The following may be involved:  The more synclastically curved a surface is, the lesser area of it is required to accumulate a given force per unit length of periphery because the lay of the surface deviates from flatness over a shorter distance. Therefore, if a sphere of liquid encounters a hydrophobic surface that is flat, that deforms the surface the same as does placing a basketball on the floor, resulting in tighter curvature in certain areas that repels it from the floor enough to stabilize it there. However, if you take the same basketball and place it on a surface having irregularities that are substantial but smaller than the diameter of the ball, and try to force the ball into the same amount of contact that it had with the flat surface, it will resist more vigorously because the curvature required to make it  conform to the surface is greater.  That suggests that hydrophobic liquids will tend to have less contact with a rough surface than a smooth one at any given pressure, because the surface tension resists deforming so as to match the roughness.

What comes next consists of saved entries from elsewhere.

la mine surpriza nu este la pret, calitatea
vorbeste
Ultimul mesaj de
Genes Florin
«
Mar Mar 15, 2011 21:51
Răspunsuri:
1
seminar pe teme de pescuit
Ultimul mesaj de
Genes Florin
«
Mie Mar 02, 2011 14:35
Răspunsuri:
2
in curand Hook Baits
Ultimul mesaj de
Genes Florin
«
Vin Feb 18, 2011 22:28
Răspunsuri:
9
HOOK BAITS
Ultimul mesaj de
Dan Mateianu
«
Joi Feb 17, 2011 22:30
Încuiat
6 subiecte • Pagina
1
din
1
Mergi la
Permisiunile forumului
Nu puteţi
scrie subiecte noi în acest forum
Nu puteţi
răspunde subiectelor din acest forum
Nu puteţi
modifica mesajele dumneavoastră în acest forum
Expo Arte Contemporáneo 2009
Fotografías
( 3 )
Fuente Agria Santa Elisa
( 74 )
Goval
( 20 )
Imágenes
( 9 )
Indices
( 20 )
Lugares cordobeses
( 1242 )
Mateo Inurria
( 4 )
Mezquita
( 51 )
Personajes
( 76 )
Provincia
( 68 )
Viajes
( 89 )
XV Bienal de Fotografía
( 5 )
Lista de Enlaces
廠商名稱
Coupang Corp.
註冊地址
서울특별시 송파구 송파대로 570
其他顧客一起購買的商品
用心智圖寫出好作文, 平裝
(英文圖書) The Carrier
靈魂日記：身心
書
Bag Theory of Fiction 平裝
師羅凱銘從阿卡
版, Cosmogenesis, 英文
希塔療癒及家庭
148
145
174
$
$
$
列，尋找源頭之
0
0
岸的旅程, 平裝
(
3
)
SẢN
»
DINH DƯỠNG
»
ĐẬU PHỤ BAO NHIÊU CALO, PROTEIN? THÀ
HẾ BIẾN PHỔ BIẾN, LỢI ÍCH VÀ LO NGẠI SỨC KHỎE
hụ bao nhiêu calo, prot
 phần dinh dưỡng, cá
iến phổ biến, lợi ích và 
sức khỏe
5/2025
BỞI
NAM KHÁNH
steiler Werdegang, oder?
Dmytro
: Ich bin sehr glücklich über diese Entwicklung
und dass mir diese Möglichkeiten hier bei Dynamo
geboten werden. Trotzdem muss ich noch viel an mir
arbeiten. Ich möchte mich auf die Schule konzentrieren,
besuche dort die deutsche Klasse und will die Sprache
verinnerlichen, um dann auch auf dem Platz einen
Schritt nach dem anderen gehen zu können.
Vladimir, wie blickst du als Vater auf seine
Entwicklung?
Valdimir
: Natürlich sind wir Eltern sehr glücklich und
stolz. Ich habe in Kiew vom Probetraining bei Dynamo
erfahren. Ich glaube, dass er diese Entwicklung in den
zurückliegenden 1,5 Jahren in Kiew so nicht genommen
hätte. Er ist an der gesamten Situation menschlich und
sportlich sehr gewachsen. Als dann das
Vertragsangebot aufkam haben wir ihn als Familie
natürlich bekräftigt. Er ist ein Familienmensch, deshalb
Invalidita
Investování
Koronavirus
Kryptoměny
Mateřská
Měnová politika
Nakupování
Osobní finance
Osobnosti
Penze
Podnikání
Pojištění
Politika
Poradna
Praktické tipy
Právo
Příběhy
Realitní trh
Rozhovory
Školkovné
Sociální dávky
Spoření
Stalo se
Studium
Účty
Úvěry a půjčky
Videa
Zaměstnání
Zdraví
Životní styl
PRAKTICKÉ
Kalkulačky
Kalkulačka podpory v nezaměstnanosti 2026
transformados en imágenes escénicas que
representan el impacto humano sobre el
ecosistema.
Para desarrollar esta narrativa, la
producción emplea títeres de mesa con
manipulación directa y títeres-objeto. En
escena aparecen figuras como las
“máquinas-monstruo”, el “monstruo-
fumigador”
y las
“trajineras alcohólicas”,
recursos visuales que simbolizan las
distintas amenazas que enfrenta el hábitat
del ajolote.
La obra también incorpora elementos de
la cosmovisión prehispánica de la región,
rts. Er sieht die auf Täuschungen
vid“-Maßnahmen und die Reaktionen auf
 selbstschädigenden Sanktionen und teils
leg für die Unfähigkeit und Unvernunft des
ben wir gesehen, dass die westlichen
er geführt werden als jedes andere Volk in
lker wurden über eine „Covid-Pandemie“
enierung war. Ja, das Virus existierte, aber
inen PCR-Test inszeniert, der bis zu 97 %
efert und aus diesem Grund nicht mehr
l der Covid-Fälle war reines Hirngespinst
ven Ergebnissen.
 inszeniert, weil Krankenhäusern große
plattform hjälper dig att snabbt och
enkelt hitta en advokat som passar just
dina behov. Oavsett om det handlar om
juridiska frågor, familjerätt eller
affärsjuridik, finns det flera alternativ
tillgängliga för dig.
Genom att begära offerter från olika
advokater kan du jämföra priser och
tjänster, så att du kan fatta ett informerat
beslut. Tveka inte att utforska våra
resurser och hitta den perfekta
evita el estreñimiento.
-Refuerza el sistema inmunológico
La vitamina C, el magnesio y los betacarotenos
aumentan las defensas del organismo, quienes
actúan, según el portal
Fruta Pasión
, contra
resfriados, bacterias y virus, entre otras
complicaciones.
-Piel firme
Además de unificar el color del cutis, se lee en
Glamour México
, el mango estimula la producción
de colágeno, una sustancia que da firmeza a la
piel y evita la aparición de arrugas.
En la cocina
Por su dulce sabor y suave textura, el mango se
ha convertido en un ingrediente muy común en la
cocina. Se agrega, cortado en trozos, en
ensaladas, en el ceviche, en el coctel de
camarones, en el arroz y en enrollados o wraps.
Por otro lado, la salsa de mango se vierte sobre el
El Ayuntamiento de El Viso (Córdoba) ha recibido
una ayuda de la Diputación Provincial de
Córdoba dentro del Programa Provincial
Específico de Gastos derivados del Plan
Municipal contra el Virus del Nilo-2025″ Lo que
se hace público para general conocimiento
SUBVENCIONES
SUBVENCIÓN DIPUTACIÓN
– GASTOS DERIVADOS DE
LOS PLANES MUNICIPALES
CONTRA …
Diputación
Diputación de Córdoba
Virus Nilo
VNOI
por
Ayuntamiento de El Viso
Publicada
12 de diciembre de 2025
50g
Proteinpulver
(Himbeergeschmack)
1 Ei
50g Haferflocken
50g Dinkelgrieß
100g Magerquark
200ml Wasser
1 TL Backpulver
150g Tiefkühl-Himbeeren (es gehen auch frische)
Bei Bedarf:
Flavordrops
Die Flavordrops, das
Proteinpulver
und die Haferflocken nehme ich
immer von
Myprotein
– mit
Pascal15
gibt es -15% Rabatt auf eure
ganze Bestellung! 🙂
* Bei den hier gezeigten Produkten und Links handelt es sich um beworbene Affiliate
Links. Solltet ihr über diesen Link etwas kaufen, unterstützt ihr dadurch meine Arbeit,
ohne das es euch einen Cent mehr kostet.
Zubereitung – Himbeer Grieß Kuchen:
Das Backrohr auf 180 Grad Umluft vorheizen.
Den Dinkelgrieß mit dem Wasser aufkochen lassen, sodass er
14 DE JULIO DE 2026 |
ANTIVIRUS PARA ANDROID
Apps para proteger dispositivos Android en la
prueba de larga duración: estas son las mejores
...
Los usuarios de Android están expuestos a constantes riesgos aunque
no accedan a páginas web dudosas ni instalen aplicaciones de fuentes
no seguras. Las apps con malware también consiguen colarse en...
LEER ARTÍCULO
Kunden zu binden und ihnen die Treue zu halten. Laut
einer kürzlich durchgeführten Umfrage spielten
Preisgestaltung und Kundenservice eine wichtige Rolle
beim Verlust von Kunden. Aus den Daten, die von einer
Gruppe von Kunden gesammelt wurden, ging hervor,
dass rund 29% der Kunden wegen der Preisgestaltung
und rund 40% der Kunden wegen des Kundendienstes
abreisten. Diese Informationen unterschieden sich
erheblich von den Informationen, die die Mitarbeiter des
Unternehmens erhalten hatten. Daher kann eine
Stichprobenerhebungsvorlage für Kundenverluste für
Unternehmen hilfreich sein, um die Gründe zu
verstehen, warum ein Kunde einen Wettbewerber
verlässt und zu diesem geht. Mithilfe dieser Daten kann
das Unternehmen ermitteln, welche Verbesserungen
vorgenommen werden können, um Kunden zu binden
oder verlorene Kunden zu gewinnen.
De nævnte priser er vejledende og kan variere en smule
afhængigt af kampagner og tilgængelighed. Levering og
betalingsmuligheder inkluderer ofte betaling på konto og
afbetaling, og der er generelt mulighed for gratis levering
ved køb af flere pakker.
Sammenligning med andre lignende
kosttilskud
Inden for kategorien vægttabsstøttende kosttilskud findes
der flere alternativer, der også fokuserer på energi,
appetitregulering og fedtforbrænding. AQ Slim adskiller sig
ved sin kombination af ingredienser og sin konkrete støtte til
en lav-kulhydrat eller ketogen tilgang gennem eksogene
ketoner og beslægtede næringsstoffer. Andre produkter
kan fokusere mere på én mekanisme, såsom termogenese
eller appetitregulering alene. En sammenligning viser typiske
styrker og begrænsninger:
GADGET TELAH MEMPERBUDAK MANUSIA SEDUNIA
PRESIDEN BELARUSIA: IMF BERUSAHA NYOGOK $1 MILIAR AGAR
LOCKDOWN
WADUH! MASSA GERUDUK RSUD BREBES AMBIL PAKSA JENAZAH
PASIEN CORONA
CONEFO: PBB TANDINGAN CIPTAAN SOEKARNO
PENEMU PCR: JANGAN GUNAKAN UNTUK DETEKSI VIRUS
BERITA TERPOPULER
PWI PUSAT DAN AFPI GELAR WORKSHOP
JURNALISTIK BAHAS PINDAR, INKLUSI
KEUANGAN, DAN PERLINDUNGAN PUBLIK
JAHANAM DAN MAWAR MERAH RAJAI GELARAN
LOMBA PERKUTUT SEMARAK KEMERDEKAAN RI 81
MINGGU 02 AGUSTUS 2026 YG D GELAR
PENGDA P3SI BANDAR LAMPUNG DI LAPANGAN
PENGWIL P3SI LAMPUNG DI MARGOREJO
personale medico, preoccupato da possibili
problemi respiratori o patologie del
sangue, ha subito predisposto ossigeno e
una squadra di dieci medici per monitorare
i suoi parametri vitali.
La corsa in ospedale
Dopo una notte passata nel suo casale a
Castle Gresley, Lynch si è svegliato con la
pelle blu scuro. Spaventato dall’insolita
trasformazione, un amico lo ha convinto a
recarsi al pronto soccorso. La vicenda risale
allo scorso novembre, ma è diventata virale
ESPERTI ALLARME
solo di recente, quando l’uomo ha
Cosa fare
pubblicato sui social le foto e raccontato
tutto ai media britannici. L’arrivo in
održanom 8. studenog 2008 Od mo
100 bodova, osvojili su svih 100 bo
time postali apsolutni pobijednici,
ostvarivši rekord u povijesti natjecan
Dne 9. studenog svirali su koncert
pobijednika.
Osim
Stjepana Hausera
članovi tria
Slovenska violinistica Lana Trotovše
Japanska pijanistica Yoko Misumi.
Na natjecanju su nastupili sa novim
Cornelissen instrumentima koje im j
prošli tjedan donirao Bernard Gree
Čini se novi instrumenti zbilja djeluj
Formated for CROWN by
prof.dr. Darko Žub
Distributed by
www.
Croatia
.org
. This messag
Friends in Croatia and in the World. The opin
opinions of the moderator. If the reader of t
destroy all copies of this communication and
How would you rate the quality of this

As for hydrophilic surfaces: Because they tend to attract the liquid, the liquid will tend to cover the surface. It is energetically favorable for the liquid to contact the entire surface rather than just the high points of it, which it will try to do. But there is also the issue of the surface tension on the exposed side of the liquid. The liquid will try to keep that surface flat.   The volume of the available region is determined by the thickness of the region of roughness. If the amount of liquid is less than this volume, it will not be able to assume a fully flat surface on the outside, and will develop a negative pressure (relative to the environment) because of the conflict, and if additional liquid  becomes available, it will be pulled into the system as the system tries to flatten its outside surface. Thus, the rough surface will tend to adsorb liquid until its roughness is filled.  On a flat (smooth) hydrophilic surface, of course there is no roughness and therefore no roughness volume, so there is no energy advantage for a thin layer of liquid more than several molecules thick to become thicker.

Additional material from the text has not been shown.